物書きの中にも、随分と掛け事が好きな人が居るようだ。
今、運という随筆を読んでいるのだが、なかなか面白い。
菊池寛は、競馬好きだったようで、アタシは競馬が判らないのだが、馬券の買い方というのだろうか、それが箇条書きされていて、余程好きだったのだろうと想像できる。
随筆であるから、短文なのであるが、6ページに渡って、競馬で勝つ、つまり運を当てる買い方がずらーっと28も列記されている。
興味深かったのは、第28条だ。
馬券買いに於いて勝つこと甚だかたし。
ただ自己の無理せざる犠牲に於いて馬券を娯しむこと、これ競馬ファンの正道ならん。
競馬ファンの建てたる蔵なきばかりか(ニ、三年つづけて競馬場に出入りする人は、よっぽど資力のある人なり)と云わる、勝たん勝たんとして、無理なる金を賭するが如き、慎みてもなお慎むべし。
馬券買いは道楽也。
散財也、真に儲けんとせば正道の家業を励む如かず。
五木寛之も面白い。
教育ママが、メンコやベーゴマで遊ぶと、将来子供がギャンブル狂になると心配するが、それは違うと。
負けると悔しいから、子供は技を磨き、努力すれば技術を磨けるという事を学ぶという考えだ。
本当にギャンブル狂になる人は、どうも自分に自信が無く、出世にも縁が無い人に多いと言う。
同期入社の人が出世したりするのに、自分はそうは行かない。
そういう時に、馬や競艇、競輪、パチンコなどで勝つと、運が良かったから勝てたと思う。そうして、出世した人の事も、あいつは運が良かったから出世できたと考えるようになり、自分は、ただ運が悪かっただけだという思考になるのだと。
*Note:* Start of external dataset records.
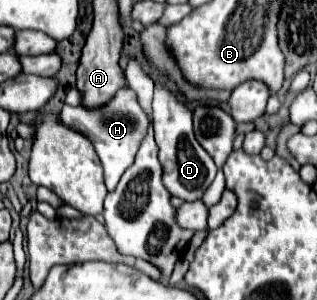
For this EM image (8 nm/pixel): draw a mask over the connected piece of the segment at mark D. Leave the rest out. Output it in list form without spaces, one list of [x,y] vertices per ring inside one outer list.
[[[155,86],[153,98],[153,120],[155,120],[155,142],[159,148],[159,162],[163,168],[163,182],[171,196],[177,196],[185,202],[195,202],[203,198],[203,192],[209,188],[217,174],[213,158],[201,148],[193,134],[191,110],[181,104],[169,90]]]

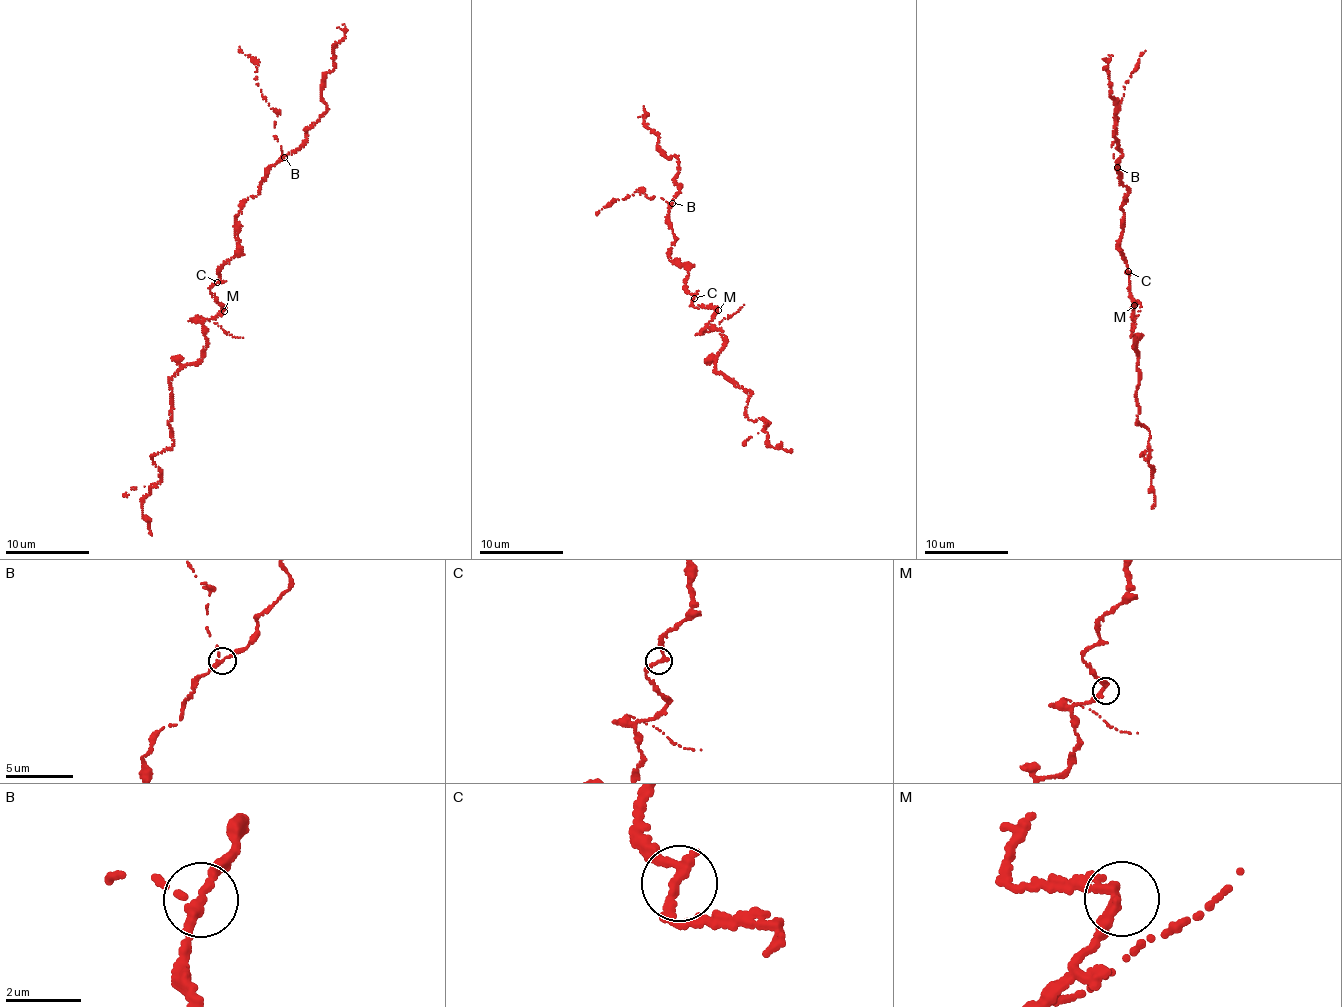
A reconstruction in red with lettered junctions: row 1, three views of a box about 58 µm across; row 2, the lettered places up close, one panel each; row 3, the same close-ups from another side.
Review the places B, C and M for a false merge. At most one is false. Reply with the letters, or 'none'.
none

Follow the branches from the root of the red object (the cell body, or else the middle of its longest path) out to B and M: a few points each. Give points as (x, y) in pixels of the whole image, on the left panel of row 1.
B: (218, 281), (222, 264), (237, 254), (235, 216), (248, 197), (258, 194), (265, 170), (284, 156)
M: (218, 281), (210, 287), (210, 293), (224, 311)

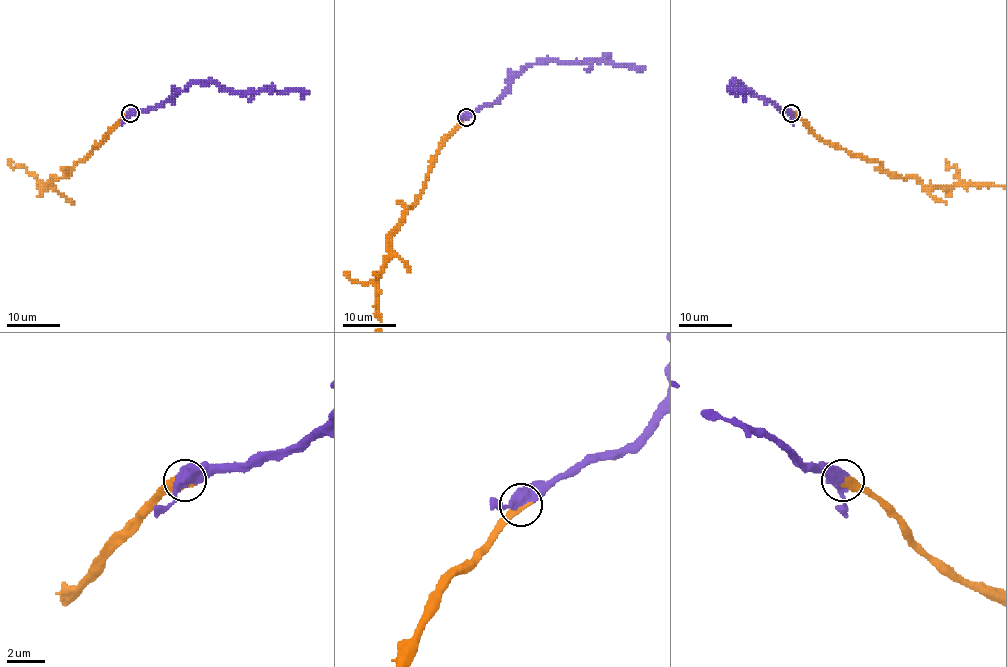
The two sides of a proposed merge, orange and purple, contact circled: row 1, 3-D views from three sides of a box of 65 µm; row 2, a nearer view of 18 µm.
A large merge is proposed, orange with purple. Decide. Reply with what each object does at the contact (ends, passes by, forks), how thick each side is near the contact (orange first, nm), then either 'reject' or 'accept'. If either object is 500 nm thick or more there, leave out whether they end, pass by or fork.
440/600 nm | accept

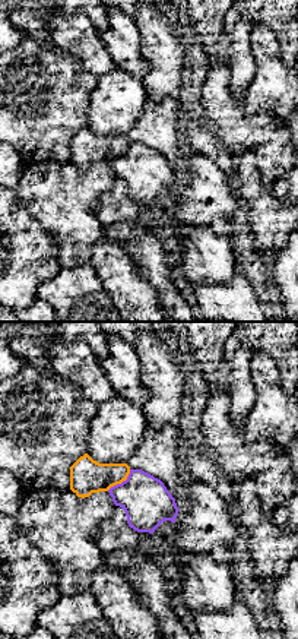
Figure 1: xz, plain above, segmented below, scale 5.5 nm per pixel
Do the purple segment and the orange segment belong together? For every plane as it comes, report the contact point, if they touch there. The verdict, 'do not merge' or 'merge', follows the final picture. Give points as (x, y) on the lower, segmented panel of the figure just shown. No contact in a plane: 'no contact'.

自分がダメだったのでは無い、運のせいだと思うと、慰めになる。
だから、運さえ良くなれば勝てると思い始めて、ギャンブル狂に陥ると言うのだ。
実社会の中で、本当の意味で勝った者は、ギャンブル狂にはならない。
世の中の仕組みの中で、敗北を意識し始めることが、ギャンブル狂への入り口だと、そのような事を書いている。
ギャンブル依存と検索しても、その関連の書物やサイトしかヒットしないだろう。
このような随筆の中で、ギャンブルの事が書かれているとは思わなかった。
読書はやはり面白い。
物書きが、運という題材で、賭け事について書いている様子を想うのもまた、興味深い事なのである。